4.10 De vijfde grief slaagt dan ook.
4.11 Een bewijsopdracht aan [geïntimeerde] ten aanzien van de hoogte van de aanneemsom is, gezien het vorenoverwogene, niet relevant.
4.12 Het vorenstaande leidt tot de conclusie dat het vonnis waarvan beroep dient te worden vernietigd en de primaire vordering, zoals in het dictum nader zal worden omschreven, kan worden toegewezen. De zesde grief, gericht tegen de proceskostenveroordeling in eerste aanleg in het incident is, gezien deze toewijzing, eveneens gegrond.
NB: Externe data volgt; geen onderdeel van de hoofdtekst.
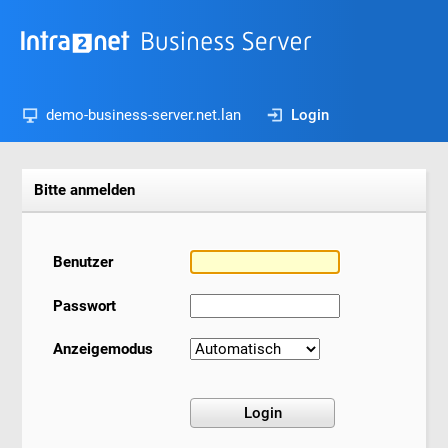
demo-business-server.net.lan
Login
Bitte anmelden
Benutzer
Passwort
Anzeigemodus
4.13 [geïntimeerde] dient als de in het ongelijk gestelde partij te worden veroordeeld in de kosten van het geding in beide instanties.
Voorts in de hoofdzaak:
In conventie en in reconventie:
4.14 Gezien hetgeen in het incident is overwogen en beslist, komt het hof aan de behandeling van de hoofdzaak niet toe. Nu ook de rechtbank niet is toegekomen aan behandeling van de hoofdzaak zal het hof de zaak, bij gebreke van een eenparig verzoek tot prorogatie, zoals primair door [appellante] is gevorderd, voor de behandeling in de hoofdzaak verwijzen naar de rechtbank te Maastricht.
5. De beslissing
Het hof:
vernietigt het vonnis van de rechtbank te Maastricht op
8 augustus 2002 onder zaaknummer 72519/ HA ZA 02-135 tussen partijen gewezen waarvan beroep, en
opnieuw rechtdoende:
in het incident:
1. vernietigt de in de UAV en AVA opgenomen arbitrale bedingen;
2. bepaalt dat de rechtbank bevoegd is tot kennisneming van het geschil tussen partijen;
3. veroordeelt geïntimeerden hoofdelijk in de proceskosten van de eerste aanleg en het hoger beroep, welke kosten aan de zijde van [appellante] worden begroot op € 295,18 aan verschotten en € 390 aan salaris procureur in eerste aanleg en op € 295,18 aan verschotten en € 771 aan salaris procureur voor het hoger beroep, alle bedragen te vermeerderen met de wettelijke rente daarover vanaf de derde dag na betekening van dit arrest;
4. verklaart dit arrest tot zover uitvoerbaar bij
voorraad;
5. wijst af het meer of anders gevorderde;
in de hoofdzaak:
in conventie en in reconventie:
verwijst de zaak naar de rechtbank te Maastricht.
Aldus gewezen door mrs. Zwitser-Schouten, Gründemann en H. Vermeulen en uitgesproken ter openbare terechtzitting van dit hof van 22 juli 2003.